We believe that achievement of purposes of pre-trial warning insolvency of an economic entity is unlikely to be possible without pre-planning of activities as it considered necessary in a specific case, therefore, normative regulation of relevant programs will obviously be in demand.
However, considering previously proposed gradation of pretrial warning failure to ensure solvency and stable pretrial restoration of solvency under the first planning is less significant as there can be no question of holding any large-scale changes (sale of the property complex, reorganization, etc.). Also fix some "minor flaws" in current economic activity, identified, for example, according to the results of the audit, is possible even without preparation. If there are a lot of "flaws", it becomes appropriate to develop programs and to define terms and performers but the question is that an entity may have to do it independently. Legal regulation of such activity, we believe, is redundant, so under this section further research in this area doesn’t seem necessary.

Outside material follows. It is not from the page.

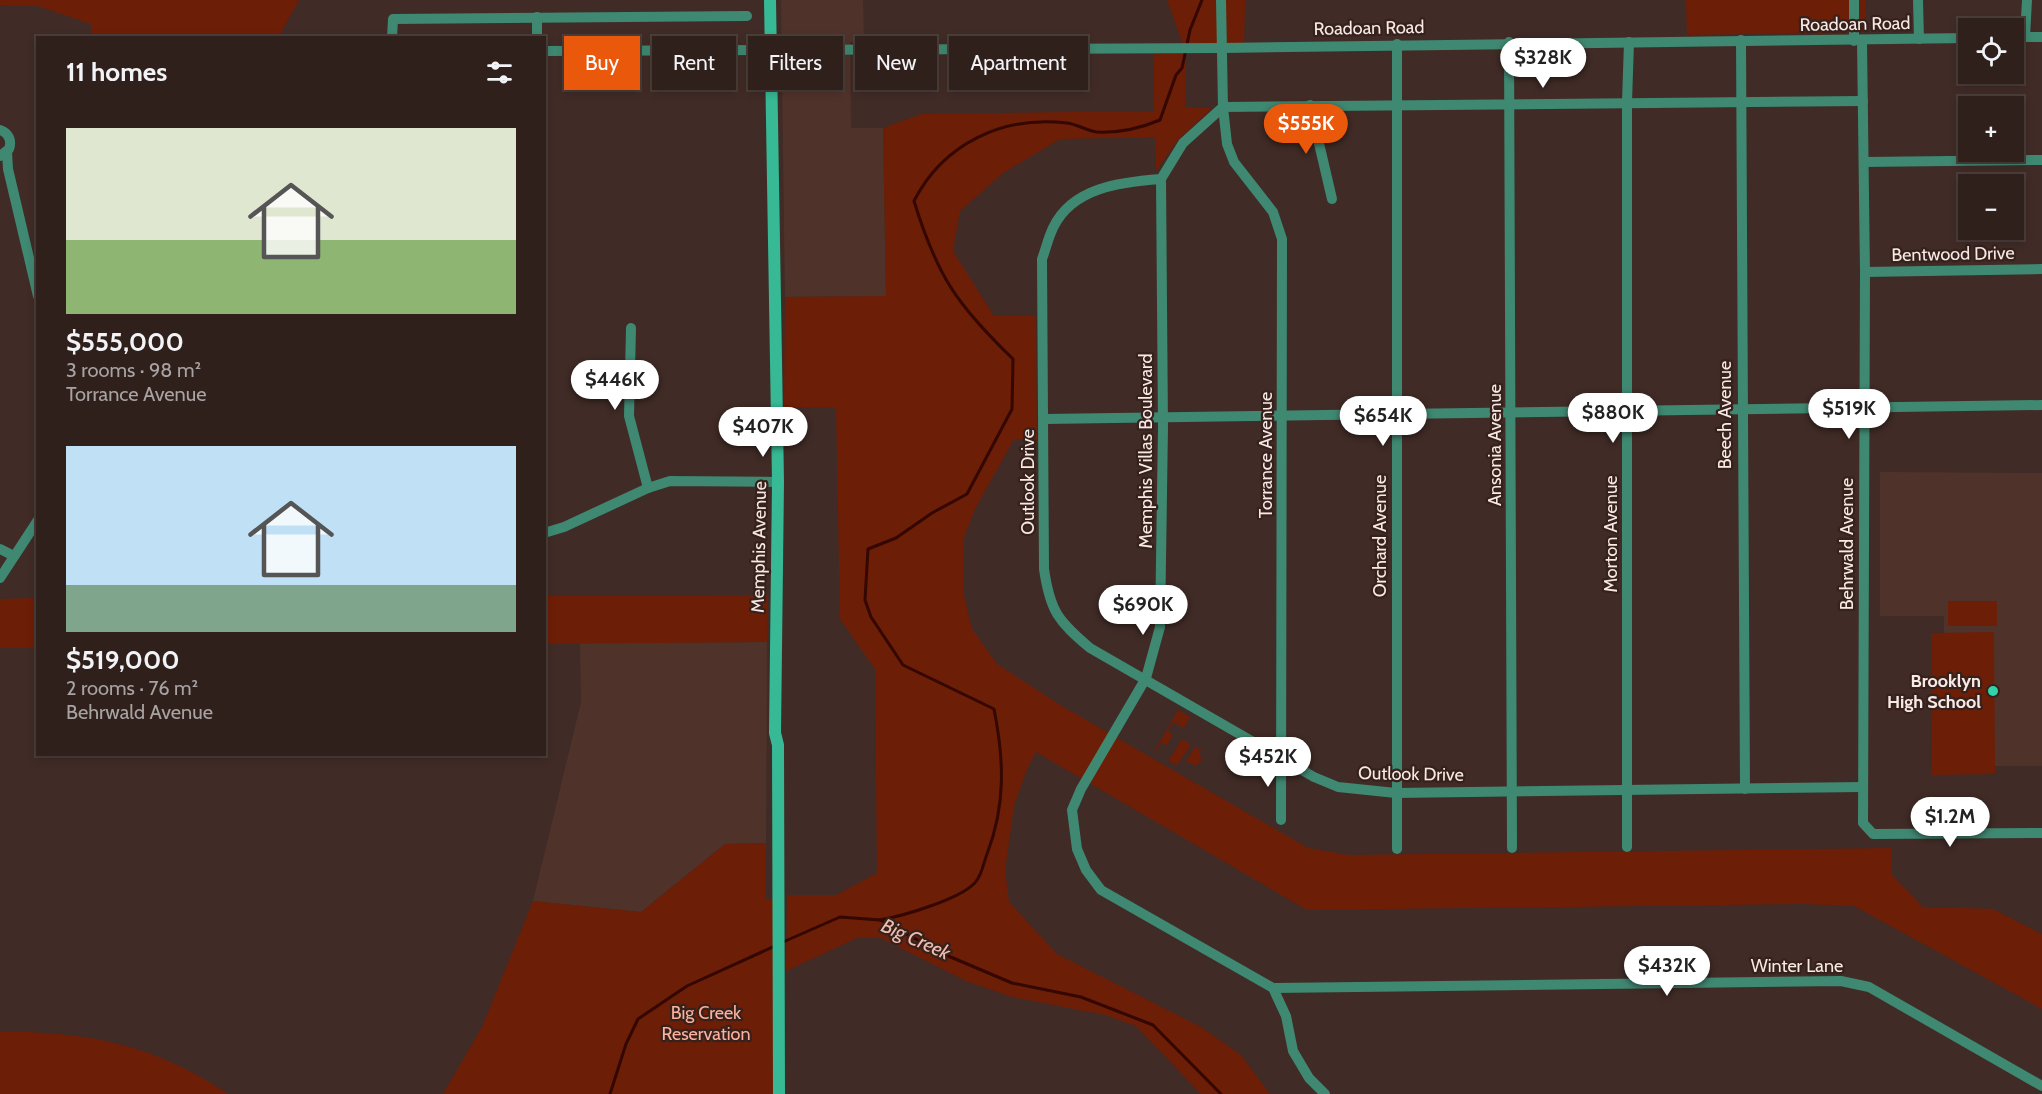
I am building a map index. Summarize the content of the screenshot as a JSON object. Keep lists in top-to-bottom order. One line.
{"streets":{"main road":["Memphis Avenue"],"street":["Roadoan Road","Bentwood Drive","Beech Avenue","Ansonia Avenue","Memphis Villas Boulevard","Torrance Avenue","Outlook Drive","Morton Avenue","Orchard Avenue","Behrwald Avenue","Winter Lane"]},"crossings":[["Roadoan Road","Beech Avenue"],["Roadoan Road","Ansonia Avenue"],["Roadoan Road","Morton Avenue"],["Roadoan Road","Orchard Avenue"],["Roadoan Road","Behrwald Avenue"],["Bentwood Drive","Behrwald Avenue"],["Beech Avenue","Outlook Drive"],["Ansonia Avenue","Outlook Drive"],["Memphis Villas Boulevard","Outlook Drive"],["Memphis Villas Boulevard","Winter Lane"],["Torrance Avenue","Outlook Drive"],["Outlook Drive","Morton Avenue"],["Outlook Drive","Orchard Avenue"],["Outlook Drive","Behrwald Avenue"]],"water":["Big Creek"],"parks":["Big Creek Reservation"],"places":["Brooklyn High School"],"page":{"map_buttons":["+","−"],"chip":["Buy","Rent","Filters","New","Apartment"],"heading":"11 homes","price":["$328K","$555K","$446K","$519K","$880K","$654K","$407K","$690K","$452K","$1.2M","$432K"],"list":[{"name":"$555,000","note":"3 rooms · 98 m² · Torrance Avenue"},{"name":"$519,000","note":"2 rooms · 76 m² · Behrwald Avenue"}]}}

Conclusion. Thus, as to legal regulation of pretrial prevent of insolvency of a business entity (ensuring steady solvency) author can make following conclusions:
The review of domestic civil legislation during the modern period, devoted to organization of activity of a business entity allows us to establish that ensuring steady solvency of business entity represents one of the main problems of the current legislation, even if these problems are currently hidden. Legal regulations which are devoted to this problem, presented in many regulatory legal acts on the level of federal legislation. It is possible to claim about existence of a system of standards establishing certain restrictions of actions of juridical person or strictly regulating fixed sequence of such actions in some situations. These standards help to achieve the reduction of an unjustified risks in situations where solvency of business entity sharply reduces.
Distribution of mentioned standards can be considered as a process of becoming "control of juridical security" economic entity in Russian legislation. The last is essence of a set of conditions under which activities of an economic entity, through legal norms, protected from the negative factors affecting the solvency.
From the point of view of sustainable solvency of a single economic entity two points become crucial. The first. The entity must have an efficient and effective structure of managerial bodies. All actions and decisions of each individual authority should be subordinated exclusively to interests of a legal entity as economic entity, and not for any other person representing a particular organ. Management on the entity should be based on a clear and explicit division of powers between the bodies of a legal entity. Decisions of various bodies should not contradict to each other and be accepted on the same question as it can block decision-making in general. The structure of bodies has to provide adoption of timely and effective decisions. The second. Monitoring of its current economic activity is necessary for ensuring steady solvency.
Most brightly the orientation of legislation on providing of steady solvency of managing subject shows up in the legal adjusting of audit of organizations (including obligatory). The last is an instrument of periodic monitoring of current activity, allowing in good time to diagnose and prevent the possible difficulties, related to motion of financial streams or restriction of interests of managing subject from the side of persons participating in organization of his activity.
In order to timely and effective actions to prevent the impact of some negative factors on the activity of economic entity, the latter should be used to create special units of time, whose activity is entirely devoted to prevent crisis. Normative regulation of activities of such units is carried out mainly by local rule-making. In terms of legislation, it is rational for only a general declaration of the possibility of creating such structures.